Work instruction - Would you return the full listing exactly, with nothing altered?

Material for the task -
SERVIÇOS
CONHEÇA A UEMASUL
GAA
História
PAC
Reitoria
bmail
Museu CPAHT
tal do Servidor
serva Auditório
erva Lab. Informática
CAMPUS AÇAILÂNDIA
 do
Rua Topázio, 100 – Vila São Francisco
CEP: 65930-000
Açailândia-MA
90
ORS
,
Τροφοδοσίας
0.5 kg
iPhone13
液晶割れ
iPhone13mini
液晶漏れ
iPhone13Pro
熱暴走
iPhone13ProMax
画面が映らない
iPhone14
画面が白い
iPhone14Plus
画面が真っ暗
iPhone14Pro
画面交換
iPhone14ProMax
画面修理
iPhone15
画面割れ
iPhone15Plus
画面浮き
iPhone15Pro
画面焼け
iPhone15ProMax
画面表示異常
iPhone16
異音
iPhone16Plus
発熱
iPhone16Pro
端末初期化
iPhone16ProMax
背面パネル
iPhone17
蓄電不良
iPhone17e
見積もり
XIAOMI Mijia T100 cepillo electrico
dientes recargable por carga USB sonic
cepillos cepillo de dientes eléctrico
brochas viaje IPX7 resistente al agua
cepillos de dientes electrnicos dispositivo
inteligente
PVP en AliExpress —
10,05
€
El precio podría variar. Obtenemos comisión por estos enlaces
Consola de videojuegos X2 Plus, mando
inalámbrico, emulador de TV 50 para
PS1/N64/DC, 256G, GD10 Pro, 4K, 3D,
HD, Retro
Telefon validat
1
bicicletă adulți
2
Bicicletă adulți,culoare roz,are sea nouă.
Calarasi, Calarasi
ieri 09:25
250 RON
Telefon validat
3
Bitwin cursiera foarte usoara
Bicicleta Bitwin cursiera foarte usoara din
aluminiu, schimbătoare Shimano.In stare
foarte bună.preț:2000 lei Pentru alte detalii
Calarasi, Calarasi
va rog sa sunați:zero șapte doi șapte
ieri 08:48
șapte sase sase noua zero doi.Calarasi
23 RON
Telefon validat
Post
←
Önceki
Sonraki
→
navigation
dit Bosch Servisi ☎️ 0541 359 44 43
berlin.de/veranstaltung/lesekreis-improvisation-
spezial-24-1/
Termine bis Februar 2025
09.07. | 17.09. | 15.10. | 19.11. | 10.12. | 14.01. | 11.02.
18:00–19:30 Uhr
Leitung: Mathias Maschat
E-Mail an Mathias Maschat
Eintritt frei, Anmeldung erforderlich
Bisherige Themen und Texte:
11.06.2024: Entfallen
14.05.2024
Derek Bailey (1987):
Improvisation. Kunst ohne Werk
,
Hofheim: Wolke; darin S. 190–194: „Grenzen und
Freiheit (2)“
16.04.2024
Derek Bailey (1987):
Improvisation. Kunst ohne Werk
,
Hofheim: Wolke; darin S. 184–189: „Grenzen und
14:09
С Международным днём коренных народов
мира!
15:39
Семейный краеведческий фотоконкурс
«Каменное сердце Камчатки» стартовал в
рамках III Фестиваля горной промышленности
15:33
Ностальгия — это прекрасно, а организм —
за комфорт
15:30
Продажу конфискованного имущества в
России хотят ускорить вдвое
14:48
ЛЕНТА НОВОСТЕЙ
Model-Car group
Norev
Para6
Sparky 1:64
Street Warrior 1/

Result of this exercise -
SERVIÇOS
CONHEÇA A UEMASUL
GAA
História
PAC
Reitoria
bmail
Museu CPAHT
tal do Servidor
serva Auditório
erva Lab. Informática
CAMPUS AÇAILÂNDIA
 do
Rua Topázio, 100 – Vila São Francisco
CEP: 65930-000
Açailândia-MA
90
ORS
,
Τροφοδοσίας
0.5 kg
iPhone13
液晶割れ
iPhone13mini
液晶漏れ
iPhone13Pro
熱暴走
iPhone13ProMax
画面が映らない
iPhone14
画面が白い
iPhone14Plus
画面が真っ暗
iPhone14Pro
画面交換
iPhone14ProMax
画面修理
iPhone15
画面割れ
iPhone15Plus
画面浮き
iPhone15Pro
画面焼け
iPhone15ProMax
画面表示異常
iPhone16
異音
iPhone16Plus
発熱
iPhone16Pro
端末初期化
iPhone16ProMax
背面パネル
iPhone17
蓄電不良
iPhone17e
見積もり
XIAOMI Mijia T100 cepillo electrico
dientes recargable por carga USB sonic
cepillos cepillo de dientes eléctrico
brochas viaje IPX7 resistente al agua
cepillos de dientes electrnicos dispositivo
inteligente
PVP en AliExpress —
10,05
€
El precio podría variar. Obtenemos comisión por estos enlaces
Consola de videojuegos X2 Plus, mando
inalámbrico, emulador de TV 50 para
PS1/N64/DC, 256G, GD10 Pro, 4K, 3D,
HD, Retro
Telefon validat
1
bicicletă adulți
2
Bicicletă adulți,culoare roz,are sea nouă.
Calarasi, Calarasi
ieri 09:25
250 RON
Telefon validat
3
Bitwin cursiera foarte usoara
Bicicleta Bitwin cursiera foarte usoara din
aluminiu, schimbătoare Shimano.In stare
foarte bună.preț:2000 lei Pentru alte detalii
Calarasi, Calarasi
va rog sa sunați:zero șapte doi șapte
ieri 08:48
șapte sase sase noua zero doi.Calarasi
23 RON
Telefon validat
Post
←
Önceki
Sonraki
→
navigation
dit Bosch Servisi ☎️ 0541 359 44 43
berlin.de/veranstaltung/lesekreis-improvisation-
spezial-24-1/
Termine bis Februar 2025
09.07. | 17.09. | 15.10. | 19.11. | 10.12. | 14.01. | 11.02.
18:00–19:30 Uhr
Leitung: Mathias Maschat
E-Mail an Mathias Maschat
Eintritt frei, Anmeldung erforderlich
Bisherige Themen und Texte:
11.06.2024: Entfallen
14.05.2024
Derek Bailey (1987):
Improvisation. Kunst ohne Werk
,
Hofheim: Wolke; darin S. 190–194: „Grenzen und
Freiheit (2)“
16.04.2024
Derek Bailey (1987):
Improvisation. Kunst ohne Werk
,
Hofheim: Wolke; darin S. 184–189: „Grenzen und
14:09
С Международным днём коренных народов
мира!
15:39
Семейный краеведческий фотоконкурс
«Каменное сердце Камчатки» стартовал в
рамках III Фестиваля горной промышленности
15:33
Ностальгия — это прекрасно, а организм —
за комфорт
15:30
Продажу конфискованного имущества в
России хотят ускорить вдвое
14:48
ЛЕНТА НОВОСТЕЙ
Model-Car group
Norev
Para6
Sparky 1:64
Street Warrior 1/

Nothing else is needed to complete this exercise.